__Verilen metin__:

Page 1 of 1

[Susumu & Teki] Savaş Sisinin Gizledikleri

Posted: July 5th, 2025, 11:39 pm
by GM - Naruto
İkiniz de sabahın erken saatlerinde hazırlanmaya başlıyorsunuz. Güneşin ilk ışıkları bu mahzene ulaşmasa da biyolojik saatiniz ve askeri disiplininiz sayesinde hazırlıklarınızı vakitlice bitiriyorsunuz. Kizashi ise çoktan ayakta. Sizden sonra da yatmış olmalı.

Şöyle bir düşündüğünüzde onu uyurken gördüğünüzü hatırlamıyorsunuz. Eğer uyumuşsa bile sizle birlikte uyumamış olmalı.

Tüm bunları kafanızdan silen bir dinç ve enerjik sesiyle size durumu aktarıyor. Bu esnada vücudunuzdan uykunun son demlerini de atıyorsunuz.

"Buradan güneye ineceksiniz. Çok uzaklaşmanıza gerek yok, yaklaşık 2-3 saatlik bir yolunuz var. Tanigakure, Kinkawa adında terkedilmiş bir kasabayı üs olarak kullanıyor. Buraya ulaşmanızı, olabildiğince fazla bilgi edinmenizi ve dönmenizi bekliyorum. Temel beklediğim bilgiler kaç kişiler, arayışlarında ne kadar ilerlemişler, ne kadar hızlılar ve genel atmosfer. Bunlara ek olarak operasyonun başında kimin olduğunu öğrenmeniz de bize artı puan kazandıracaktır."

Derin bir nefes verdikten sonra temkinli gözlerini size çeviriyor tekrar.

__Verilen bilgiler__:
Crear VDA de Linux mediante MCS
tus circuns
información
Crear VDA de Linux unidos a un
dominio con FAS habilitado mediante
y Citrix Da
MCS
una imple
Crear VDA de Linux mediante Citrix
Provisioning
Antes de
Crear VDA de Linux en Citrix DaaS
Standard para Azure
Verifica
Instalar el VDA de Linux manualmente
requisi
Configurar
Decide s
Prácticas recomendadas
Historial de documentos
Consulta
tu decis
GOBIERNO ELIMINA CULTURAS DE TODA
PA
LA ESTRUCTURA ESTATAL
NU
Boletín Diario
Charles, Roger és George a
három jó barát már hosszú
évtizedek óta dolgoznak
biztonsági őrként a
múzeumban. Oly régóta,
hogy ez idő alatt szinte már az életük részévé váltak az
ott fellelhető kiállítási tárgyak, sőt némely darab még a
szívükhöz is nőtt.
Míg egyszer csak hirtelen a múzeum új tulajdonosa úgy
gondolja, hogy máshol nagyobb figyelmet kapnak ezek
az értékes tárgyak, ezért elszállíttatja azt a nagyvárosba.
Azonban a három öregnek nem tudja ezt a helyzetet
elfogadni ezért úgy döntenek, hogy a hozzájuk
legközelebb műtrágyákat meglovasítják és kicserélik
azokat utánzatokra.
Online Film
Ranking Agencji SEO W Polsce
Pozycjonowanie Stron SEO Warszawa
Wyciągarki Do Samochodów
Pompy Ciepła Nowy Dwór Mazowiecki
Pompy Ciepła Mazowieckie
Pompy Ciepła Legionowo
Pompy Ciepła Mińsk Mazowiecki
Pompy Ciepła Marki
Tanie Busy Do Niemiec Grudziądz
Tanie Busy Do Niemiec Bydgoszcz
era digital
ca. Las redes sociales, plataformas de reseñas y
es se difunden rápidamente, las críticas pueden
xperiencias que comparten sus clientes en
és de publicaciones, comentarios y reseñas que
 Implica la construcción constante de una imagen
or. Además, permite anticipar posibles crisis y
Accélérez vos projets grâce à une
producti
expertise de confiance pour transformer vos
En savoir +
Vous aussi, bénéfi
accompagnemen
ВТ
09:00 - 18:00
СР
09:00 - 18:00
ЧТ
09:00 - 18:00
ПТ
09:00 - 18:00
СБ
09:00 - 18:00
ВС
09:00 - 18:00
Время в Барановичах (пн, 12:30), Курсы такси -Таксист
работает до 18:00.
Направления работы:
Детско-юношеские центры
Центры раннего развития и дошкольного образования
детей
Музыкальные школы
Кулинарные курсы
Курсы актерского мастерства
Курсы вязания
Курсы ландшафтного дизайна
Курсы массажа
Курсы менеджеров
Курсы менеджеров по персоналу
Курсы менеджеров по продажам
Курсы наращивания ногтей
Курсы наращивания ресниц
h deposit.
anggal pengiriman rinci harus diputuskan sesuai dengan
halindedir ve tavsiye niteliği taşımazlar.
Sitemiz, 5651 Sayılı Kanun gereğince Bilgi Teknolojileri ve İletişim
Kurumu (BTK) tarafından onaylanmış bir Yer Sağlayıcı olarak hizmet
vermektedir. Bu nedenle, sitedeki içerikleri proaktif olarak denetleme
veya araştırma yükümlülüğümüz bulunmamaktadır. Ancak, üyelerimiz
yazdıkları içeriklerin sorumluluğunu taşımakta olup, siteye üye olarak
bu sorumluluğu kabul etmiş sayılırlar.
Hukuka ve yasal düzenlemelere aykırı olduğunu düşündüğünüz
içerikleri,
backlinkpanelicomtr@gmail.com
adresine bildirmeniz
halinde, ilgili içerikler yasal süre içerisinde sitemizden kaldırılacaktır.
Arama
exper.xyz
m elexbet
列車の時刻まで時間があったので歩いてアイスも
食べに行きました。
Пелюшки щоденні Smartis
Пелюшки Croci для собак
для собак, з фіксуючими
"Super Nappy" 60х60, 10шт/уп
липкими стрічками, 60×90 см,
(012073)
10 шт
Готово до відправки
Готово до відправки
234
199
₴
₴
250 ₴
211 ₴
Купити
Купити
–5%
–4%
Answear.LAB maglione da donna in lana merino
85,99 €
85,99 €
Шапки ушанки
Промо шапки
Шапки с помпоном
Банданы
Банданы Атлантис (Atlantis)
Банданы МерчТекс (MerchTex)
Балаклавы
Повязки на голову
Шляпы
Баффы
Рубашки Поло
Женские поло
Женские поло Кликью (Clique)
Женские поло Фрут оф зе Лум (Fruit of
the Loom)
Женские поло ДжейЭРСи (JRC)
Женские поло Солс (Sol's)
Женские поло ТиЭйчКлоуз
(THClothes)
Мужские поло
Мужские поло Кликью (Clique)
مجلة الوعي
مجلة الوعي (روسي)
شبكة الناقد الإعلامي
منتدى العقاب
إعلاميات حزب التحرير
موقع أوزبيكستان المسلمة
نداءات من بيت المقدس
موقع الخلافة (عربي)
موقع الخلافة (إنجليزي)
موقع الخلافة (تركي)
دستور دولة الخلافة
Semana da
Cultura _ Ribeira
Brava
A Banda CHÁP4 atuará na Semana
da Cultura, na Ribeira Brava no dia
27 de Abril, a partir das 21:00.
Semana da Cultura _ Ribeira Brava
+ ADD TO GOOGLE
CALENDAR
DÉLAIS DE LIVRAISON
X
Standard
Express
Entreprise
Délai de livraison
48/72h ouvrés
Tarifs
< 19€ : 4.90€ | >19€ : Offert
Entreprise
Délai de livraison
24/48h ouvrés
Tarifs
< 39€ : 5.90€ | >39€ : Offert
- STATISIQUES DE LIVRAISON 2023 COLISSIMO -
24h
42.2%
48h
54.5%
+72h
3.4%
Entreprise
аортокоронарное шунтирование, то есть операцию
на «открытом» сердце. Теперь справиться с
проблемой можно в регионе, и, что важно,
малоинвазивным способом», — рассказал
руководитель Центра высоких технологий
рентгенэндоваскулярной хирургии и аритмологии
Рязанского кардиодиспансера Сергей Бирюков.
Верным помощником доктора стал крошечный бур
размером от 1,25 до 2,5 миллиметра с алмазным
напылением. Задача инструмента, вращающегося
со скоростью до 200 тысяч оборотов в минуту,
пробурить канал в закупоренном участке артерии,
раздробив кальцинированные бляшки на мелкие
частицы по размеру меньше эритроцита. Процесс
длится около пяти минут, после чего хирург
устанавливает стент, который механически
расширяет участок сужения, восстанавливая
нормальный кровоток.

__Yapılacak iş__: Metinde "[Susumu & Teki]" ile başlayıp "demlerini de atıyorsunuz." ile biten kısmı aynen yazın. Liste, metinden ayrı, kendi başına bir malzemedir.

__Çözüm__:
[Susumu & Teki] Savaş Sisinin Gizledikleri

Posted: July 5th, 2025, 11:39 pm
by GM - Naruto
İkiniz de sabahın erken saatlerinde hazırlanmaya başlıyorsunuz. Güneşin ilk ışıkları bu mahzene ulaşmasa da biyolojik saatiniz ve askeri disiplininiz sayesinde hazırlıklarınızı vakitlice bitiriyorsunuz. Kizashi ise çoktan ayakta. Sizden sonra da yatmış olmalı.

Şöyle bir düşündüğünüzde onu uyurken gördüğünüzü hatırlamıyorsunuz. Eğer uyumuşsa bile sizle birlikte uyumamış olmalı.

Tüm bunları kafanızdan silen bir dinç ve enerjik sesiyle size durumu aktarıyor. Bu esnada vücudunuzdan uykunun son demlerini de atıyorsunuz.